Mira el reloj. Tienen que estar a punto de llegar. Antes debe cumplir con la rutina de cada mañana. Normalmente lo hace antes, pero hoy, entre unas cosas y otras, no ha tenido tiempo aún. Se tumba en la cama y apoya los pies con fuerza contra la pared. A continuación, coloca las manos detrás de la cabeza y comienza a subir y bajar, sintiendo cómo su vientre trabaja. Diez, veinte, treinta abdominales a toda velocidad. En apenas un minuto ya ha hecho cincuenta. Cuando llega a cien, para. Respira hondo, cierra los ojos y suelta una palabra malsonante en francés. Un minuto de descanso y continúa hasta los doscientos. Trescientos. Y una última serie de cincuenta y cuatro, su número de la suerte. Resopla al finalizar. Tiene calor. Se pasa la mano por el abdomen y sonríe. Nota los músculos contraídos, duros. Le encanta esa sensación. Pero no tiene tiempo de recrearse en su esculpido cuerpo. De un salto, se reincorpora. Abre el armario de su habitación y coge una toalla verde que se pone en el hombro.
Alan se calza unas chanclas y abandona su dormitorio. Baja las escaleras silbando. Atraviesa el salón y sale de la casa por una de las siete puertas de cristal que dan al jardín principal.
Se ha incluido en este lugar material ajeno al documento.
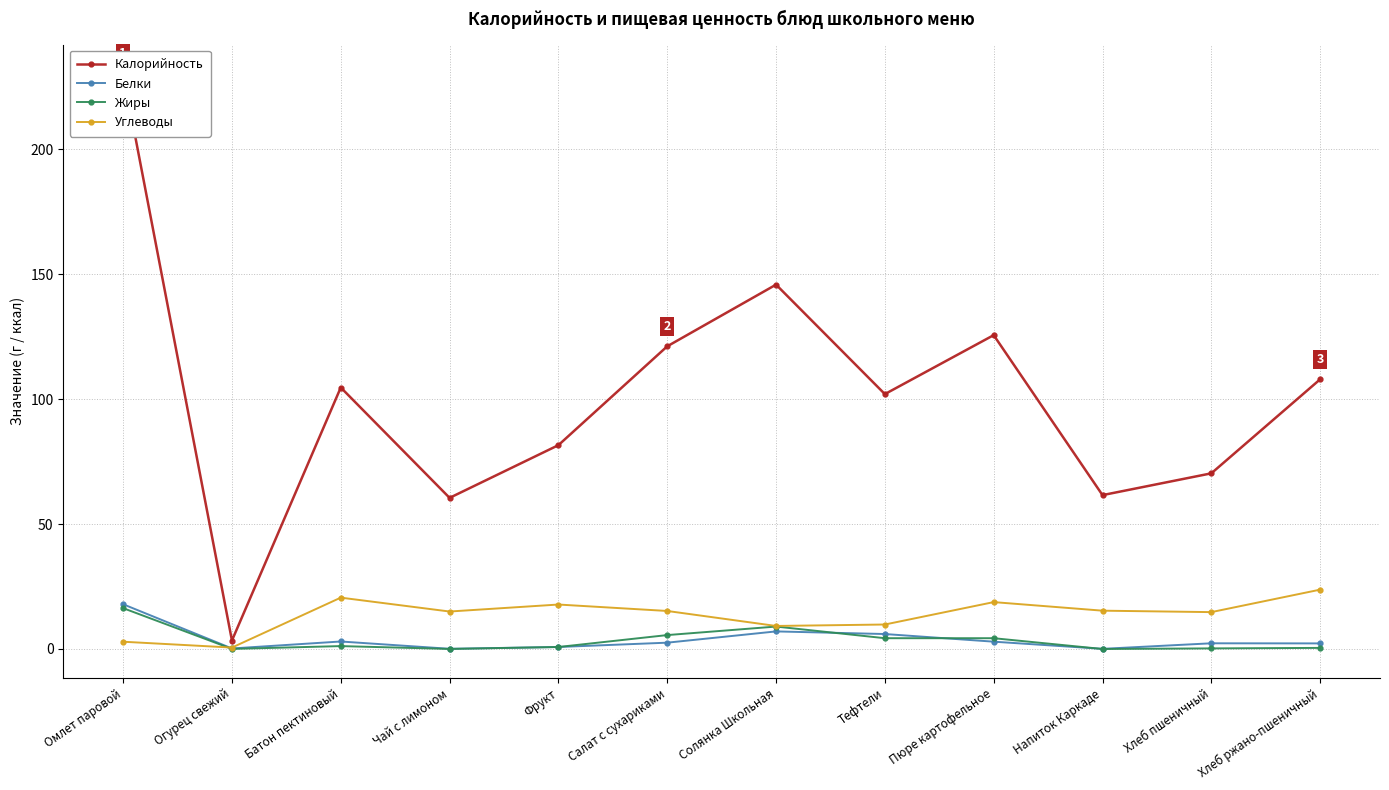

At how many categories does at least one series exceed 201?

1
Allí están abrazados Davinia y un chico muy alto, que tiene una de sus enormes manos en el culo de su prima, a la que besa en el cuello.
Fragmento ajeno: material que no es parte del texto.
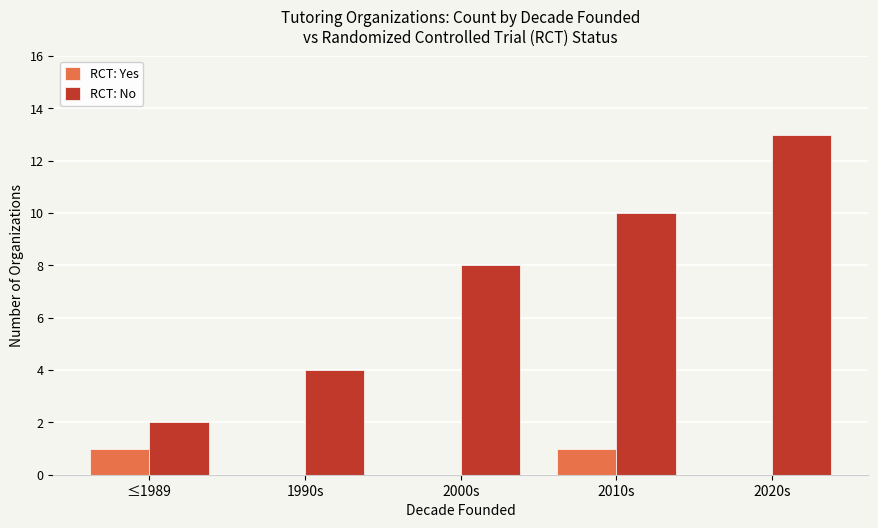

Does the chart contain stacked bars?

No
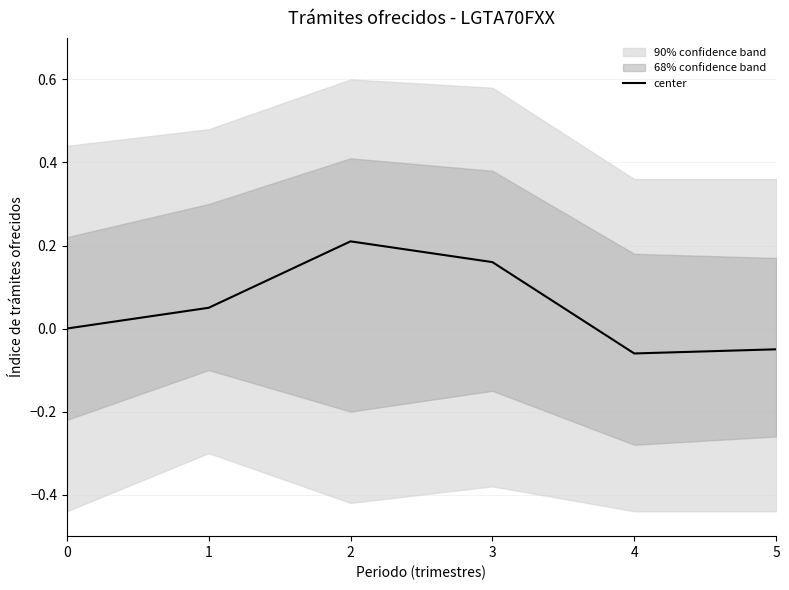

What is the difference between the values at 1 and 0?

0.1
—Siento interrumpir —dice, después de toser para anunciar su presencia.
La pareja se separa y lo observan con fastidio.
—¿Ya empezamos? ¿Qué quieres? —protesta Davinia.
—¿No nos presentas?
La chica suspira. Aquel estúpido ya ha estropeado el primer momento pasional del fin de semana.
—Bruno, este es mi primo francés, Alan.
—Encantado —dice el chico, estrechándole la mano.
—¡Uau! No me aprietes demasiado porque con ese tamaño podrías destrozarme.
Bruno no acoge demasiado bien la broma y enseguida se separa de él, para centrarse de nuevo en la parte trasera del
short
de Davinia, a la que rodea con su larguísimo brazo.
—Ya te he presentado. Y ahora, ¿puedes dejarnos solos, que vamos a tomar un rato el sol?
—Lo siento, prima. Tengo otros planes.
—¿Qué?
El chico se quita las chanclas, deja la toalla en una silla y, sin decir nada más, se lanza de cabeza a la piscina. Bucea hasta la mitad y saca la cabeza, apartando su rubio pelo de la cara.
—¡Está buenísima! —grita, nadando hacia atrás—. ¿Por qué no os dais un baño?
—¡Eres odioso! Te he dicho que nos dejaras solos.
—Vamos, prima... No te enfades. El agua está genial. Daos un baño conmigo. Además, qué mejor sitio que una piscina para perder la virginidad.
Davinia enrojece de ira y de vergüenza. No puede creer lo que su primo acaba de decir. Se gira y contempla a Bruno, que se ha quedado perplejo.
—¡Capullo! ¡Eres un maldito capullo! —exclama enfurecida la chica desde el borde de la piscina.
Quiere matarlo. Y van dos veces en la misma mañana. Fuera de sí, alcanza las chanclas de Alan y se las tira, intentando darle sin éxito.
—¡Era una broma! No te preocupes, Bruno. Mi prima es toda una experta.
Davinia arroja también la toalla verde a la piscina. Y un cenicero de plástico. ¡Menudo fin de semana que le espera! ¡No es justo! Ella, que lo llevaba preparando todo desde hace un mes...
Entonces se enciende un piloto rojo situado en una de las paredes y suena un timbre. Es el sistema que los padres de Davinia han instalado para enterarse de que alguien está llamando a la puerta cuando están en el jardín.